A professor from the University of Guelph's food institue says Canada's dairy sector could be losing more than first announced under the Trans Pacific Partnership Agreement.

Professor of Distribution and Food Policy, Sylvain Charlebois says he was surprised to see not only fluid milk included in the deal, but also yogurt, cheese, and processed products. He says with this in mind, the market loss would be closer to four percent, rather than three point two-five percent, as previously announced.

"If they compare a metric ton of fluid milk with a metric ton of mozzarella because mozzarella you need eight litres of milk to produce one kilo of mozzarella. So, you are actually talking about two very different things . I don't know how they came up with the three point two-five  percent at this time."

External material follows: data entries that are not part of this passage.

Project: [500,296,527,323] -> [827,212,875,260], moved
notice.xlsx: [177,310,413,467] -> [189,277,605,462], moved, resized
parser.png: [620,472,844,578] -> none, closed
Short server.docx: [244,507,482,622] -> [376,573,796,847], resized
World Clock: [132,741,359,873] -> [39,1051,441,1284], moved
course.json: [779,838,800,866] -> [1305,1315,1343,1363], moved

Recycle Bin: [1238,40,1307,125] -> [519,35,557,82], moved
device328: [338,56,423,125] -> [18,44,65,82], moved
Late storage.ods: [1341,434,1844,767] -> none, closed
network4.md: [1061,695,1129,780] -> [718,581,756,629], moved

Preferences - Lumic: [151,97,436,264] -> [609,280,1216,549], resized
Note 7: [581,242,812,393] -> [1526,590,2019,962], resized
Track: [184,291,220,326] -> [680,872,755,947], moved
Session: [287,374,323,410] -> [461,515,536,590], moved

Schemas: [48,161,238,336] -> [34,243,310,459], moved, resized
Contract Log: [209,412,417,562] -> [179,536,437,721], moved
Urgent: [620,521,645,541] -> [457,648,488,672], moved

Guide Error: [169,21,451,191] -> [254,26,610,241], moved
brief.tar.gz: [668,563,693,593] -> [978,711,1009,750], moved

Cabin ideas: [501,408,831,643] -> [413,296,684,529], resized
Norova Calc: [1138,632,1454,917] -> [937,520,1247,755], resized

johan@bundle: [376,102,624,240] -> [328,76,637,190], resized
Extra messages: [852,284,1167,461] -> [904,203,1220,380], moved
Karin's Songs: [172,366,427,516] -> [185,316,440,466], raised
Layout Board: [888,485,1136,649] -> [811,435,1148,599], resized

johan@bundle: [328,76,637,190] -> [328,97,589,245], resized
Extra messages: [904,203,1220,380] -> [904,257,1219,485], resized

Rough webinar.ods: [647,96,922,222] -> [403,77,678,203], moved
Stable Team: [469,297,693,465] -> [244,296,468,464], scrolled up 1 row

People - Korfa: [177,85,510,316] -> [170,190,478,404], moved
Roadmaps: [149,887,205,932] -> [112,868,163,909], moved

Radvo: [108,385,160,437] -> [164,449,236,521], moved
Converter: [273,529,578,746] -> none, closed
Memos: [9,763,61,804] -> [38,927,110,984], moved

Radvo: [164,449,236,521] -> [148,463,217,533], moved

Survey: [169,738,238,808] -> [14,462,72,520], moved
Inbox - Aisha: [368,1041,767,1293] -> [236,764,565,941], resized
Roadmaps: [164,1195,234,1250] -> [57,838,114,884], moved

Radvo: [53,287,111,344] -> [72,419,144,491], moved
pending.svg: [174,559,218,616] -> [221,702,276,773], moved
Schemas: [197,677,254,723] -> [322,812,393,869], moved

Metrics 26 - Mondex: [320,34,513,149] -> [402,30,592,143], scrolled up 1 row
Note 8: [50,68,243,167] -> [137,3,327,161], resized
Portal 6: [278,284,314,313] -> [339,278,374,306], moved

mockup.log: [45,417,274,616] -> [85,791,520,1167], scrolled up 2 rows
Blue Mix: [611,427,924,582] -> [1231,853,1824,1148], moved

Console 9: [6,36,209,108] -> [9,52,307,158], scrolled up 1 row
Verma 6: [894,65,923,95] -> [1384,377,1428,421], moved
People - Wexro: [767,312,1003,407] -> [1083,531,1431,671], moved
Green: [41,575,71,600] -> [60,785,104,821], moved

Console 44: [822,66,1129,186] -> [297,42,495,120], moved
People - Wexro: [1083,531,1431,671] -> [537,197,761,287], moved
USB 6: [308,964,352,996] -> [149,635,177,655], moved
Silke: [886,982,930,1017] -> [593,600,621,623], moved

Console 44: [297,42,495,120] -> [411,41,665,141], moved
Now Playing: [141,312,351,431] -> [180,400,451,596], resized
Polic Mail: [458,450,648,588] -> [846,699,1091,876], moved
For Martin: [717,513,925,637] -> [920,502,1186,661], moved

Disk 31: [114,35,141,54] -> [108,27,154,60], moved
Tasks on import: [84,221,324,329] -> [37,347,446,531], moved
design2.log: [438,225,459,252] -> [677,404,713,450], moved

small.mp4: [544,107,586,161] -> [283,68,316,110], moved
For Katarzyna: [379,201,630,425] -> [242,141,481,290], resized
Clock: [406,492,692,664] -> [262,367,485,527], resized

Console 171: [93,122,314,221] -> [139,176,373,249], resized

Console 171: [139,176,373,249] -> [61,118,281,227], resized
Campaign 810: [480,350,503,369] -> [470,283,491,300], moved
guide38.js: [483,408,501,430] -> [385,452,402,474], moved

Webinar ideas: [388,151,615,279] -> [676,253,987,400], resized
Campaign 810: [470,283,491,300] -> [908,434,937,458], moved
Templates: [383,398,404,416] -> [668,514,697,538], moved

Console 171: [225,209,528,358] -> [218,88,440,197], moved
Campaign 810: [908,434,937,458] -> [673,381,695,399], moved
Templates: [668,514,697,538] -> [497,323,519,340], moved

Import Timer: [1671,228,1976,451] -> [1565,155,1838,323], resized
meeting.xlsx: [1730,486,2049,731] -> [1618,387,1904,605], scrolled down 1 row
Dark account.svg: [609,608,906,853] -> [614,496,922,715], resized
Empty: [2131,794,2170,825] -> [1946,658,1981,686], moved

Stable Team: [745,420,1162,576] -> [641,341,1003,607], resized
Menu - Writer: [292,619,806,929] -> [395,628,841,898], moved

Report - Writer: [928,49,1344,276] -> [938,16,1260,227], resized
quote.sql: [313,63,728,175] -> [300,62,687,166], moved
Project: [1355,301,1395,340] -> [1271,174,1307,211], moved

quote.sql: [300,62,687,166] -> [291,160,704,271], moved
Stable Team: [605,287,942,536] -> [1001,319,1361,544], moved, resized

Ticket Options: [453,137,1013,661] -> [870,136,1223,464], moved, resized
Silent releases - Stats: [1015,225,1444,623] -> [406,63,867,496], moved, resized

In terms of supply management, Charlebois says numbers on dairy don't add up to what former Prime Minister Stephen Harper announced during the election.

"So we varied our fourteen or fifteen different categories including soy milk, skim milk, cheeses like mozzarella, industrialized cheeses and yogurt. When you add all the numbers up, the metric ton, I just can't figure out how the government is actually coming up with the frequent three point two-five percent after five years."

Charlebois says the difference many not create a tsunami overnight, but it creates a breach in the fundamentals of supply management.

Charlebois says if you look at Canada's annual production, the market loss would be closer to four per cent.